Bodger has asked for the wisdom of the Perl Monks concerning the following question:

This is a general question since the underlying code is large and complex.

I have a socket client IO::Socket::SSL using blocking sockets.

I create IO::Select and add above socket.

I sysread and syswrite from the socket fine. Then I get the following scenario and I do not know what it is about.

IO::Select::can_read returns my socket indicating there is data to read.

IO::Socket::SSL->pending returns zero meaning there is no data available.

I do a IO::Socket::SSL::sysread on it and it returns zero.

perlfunc sysread says a zero return is end of file, does this mean my socket has disconnected? I keep calling can_read and it keeps repeating. I even create a new IO::Select and can_read still says data is available.

IO::Socket::SSL::connected returns the network address it is suppose to return undef if not connected.

Does anyone know what this means?

Thanx

Replies are listed 'Best First'.
Re: IO::Socket::SSL and IO::Select
by Corion (Patriarch) on Mar 11, 2015 at 08:15 UTC

    Just because there is (maybe) readable data at the TCP level that doesn't mean that there is payload data above the SSL level.

    Have you looked at what the discussion in IO::Socket::SSL has to say about non-blocking sockets?

      Thanx for your reply, I did read that I am using blocking sockets. Does this apply to blocking sockets as well. I guess I can check for EWANTREAD etc. Bodger
Re: IO::Socket::SSL and IO::Select
by noxxi (Pilgrim) on Mar 11, 2015 at 17:54 UTC

    > IO::Select::can_read returns my socket indicating there is data to read.
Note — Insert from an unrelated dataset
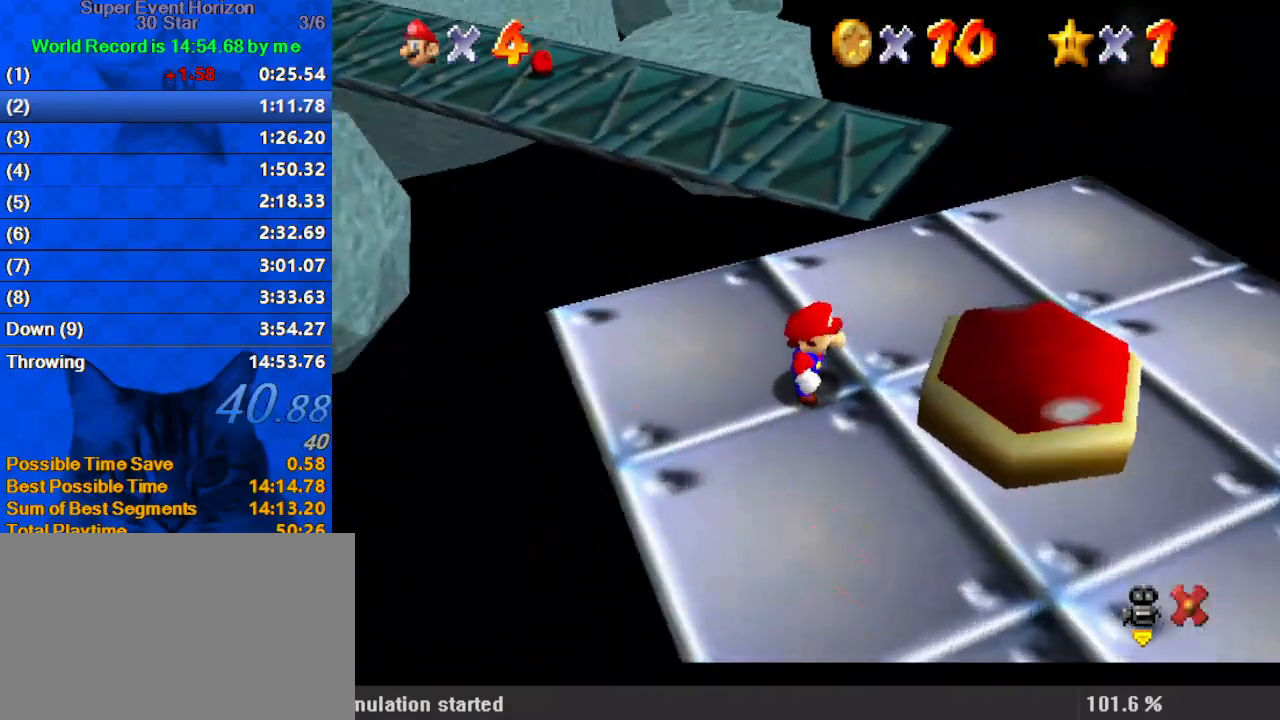
{"keys": ["right"], "events": [[133, "shift", "up"], [233, "shift", "down"], [333, "shift", "up"], [433, "shift", "down"], [467, "shift", "up"]]}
    can_read does not say that actually data can be read, but that there is something to read on the socket. In your case this "something" tuns out to be nothing, e.g. sysread returns 0. This means end of data, that is the remote end has closed the connection.
      Thank you I was trying to confirm that. It is odd that the $socket->connected does not reflect it.
        The socket is still connected, but the other end announced that it will not send any more data. It might be possible that you still can write data and the peer will accept it.
        This is simply how TCP works and has nothing to do with SSL or Perl.